Generally, I find neuroplasticity (“the ability of the nervous system to change its activity in response to intrinsic or extrinsic stimuli by reorganizing its structure, functions, or connections”) to be under-studied and under-modeled as plasticity in neural networks. A very simple and reasonable explanation for this is that the purpose of state-of-the-art ML modeling is and has always been performance- (e.g. accuracy/precision/recall) and now cost- and speed-driven for tangible applications. Quantum computing, which conceptually (as it is much more intrinsically probabilistic, uncertain, and chaotic) may have a better basis of modeling a true human brain (with customizable remembering/forgetting capabilities) in a model, is still at least some years out from a real-world breakthrough.
While I’m specifically not advocating for a future where humans and machines are truly indistinguishable, I wonder if there is under-represented value in building a more accurate machine model of human memory for the sake of understanding the human brain itself.
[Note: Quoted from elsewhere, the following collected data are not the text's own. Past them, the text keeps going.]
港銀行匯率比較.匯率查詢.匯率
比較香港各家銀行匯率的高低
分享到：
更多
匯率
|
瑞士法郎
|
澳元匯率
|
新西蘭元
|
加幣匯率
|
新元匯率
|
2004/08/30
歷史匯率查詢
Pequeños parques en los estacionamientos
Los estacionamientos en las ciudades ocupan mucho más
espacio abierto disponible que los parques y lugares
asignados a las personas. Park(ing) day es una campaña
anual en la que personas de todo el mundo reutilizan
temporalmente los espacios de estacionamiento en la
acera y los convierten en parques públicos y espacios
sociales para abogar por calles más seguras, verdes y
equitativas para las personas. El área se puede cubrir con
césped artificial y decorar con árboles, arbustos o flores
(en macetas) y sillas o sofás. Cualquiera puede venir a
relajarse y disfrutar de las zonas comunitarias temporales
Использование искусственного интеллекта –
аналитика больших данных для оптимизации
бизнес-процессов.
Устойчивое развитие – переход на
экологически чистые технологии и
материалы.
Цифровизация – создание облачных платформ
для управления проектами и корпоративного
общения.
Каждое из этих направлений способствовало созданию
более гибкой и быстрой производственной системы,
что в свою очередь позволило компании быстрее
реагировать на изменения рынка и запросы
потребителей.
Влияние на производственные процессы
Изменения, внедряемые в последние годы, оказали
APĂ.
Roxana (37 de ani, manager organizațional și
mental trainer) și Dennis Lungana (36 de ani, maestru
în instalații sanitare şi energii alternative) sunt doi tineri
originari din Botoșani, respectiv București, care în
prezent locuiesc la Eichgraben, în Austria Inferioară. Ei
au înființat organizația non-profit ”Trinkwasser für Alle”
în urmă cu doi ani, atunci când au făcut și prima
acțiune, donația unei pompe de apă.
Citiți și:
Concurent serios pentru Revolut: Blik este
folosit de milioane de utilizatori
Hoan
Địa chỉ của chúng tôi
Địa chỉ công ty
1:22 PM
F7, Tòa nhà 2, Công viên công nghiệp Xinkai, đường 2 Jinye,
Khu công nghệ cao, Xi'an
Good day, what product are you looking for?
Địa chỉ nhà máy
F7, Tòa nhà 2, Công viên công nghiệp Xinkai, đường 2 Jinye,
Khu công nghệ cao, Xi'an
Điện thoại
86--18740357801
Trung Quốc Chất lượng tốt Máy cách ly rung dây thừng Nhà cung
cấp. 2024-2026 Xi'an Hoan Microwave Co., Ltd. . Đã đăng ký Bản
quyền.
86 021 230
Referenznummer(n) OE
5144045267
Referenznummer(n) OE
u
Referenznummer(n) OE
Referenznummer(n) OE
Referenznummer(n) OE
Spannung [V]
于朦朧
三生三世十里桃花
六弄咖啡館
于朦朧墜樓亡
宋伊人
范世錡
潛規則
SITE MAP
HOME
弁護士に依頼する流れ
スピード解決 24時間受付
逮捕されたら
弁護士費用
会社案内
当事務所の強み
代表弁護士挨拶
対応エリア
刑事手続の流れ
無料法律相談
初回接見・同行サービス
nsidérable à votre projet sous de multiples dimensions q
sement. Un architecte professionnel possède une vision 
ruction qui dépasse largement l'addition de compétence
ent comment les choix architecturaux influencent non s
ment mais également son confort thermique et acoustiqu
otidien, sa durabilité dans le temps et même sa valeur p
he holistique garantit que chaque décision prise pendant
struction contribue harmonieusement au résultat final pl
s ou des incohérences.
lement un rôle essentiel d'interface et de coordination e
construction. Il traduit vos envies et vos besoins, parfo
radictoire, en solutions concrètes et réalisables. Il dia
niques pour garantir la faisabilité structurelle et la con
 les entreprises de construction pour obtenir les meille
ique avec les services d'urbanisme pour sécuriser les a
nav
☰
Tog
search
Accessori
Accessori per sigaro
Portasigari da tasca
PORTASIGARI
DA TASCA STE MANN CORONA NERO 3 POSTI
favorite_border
This week we saw huge advances in biological foundation models reflecting decades of truly inspiring work bridging understanding across biologists and computational scientists. Just as I discovered latent connections in my own brain via an active learning exercise and found surprising utility in approaching emotional pathways as a reinforcement learning problem, perhaps the same can be modeled at billions- and trillions-scale to uncover personalized therapeutic pathways for others.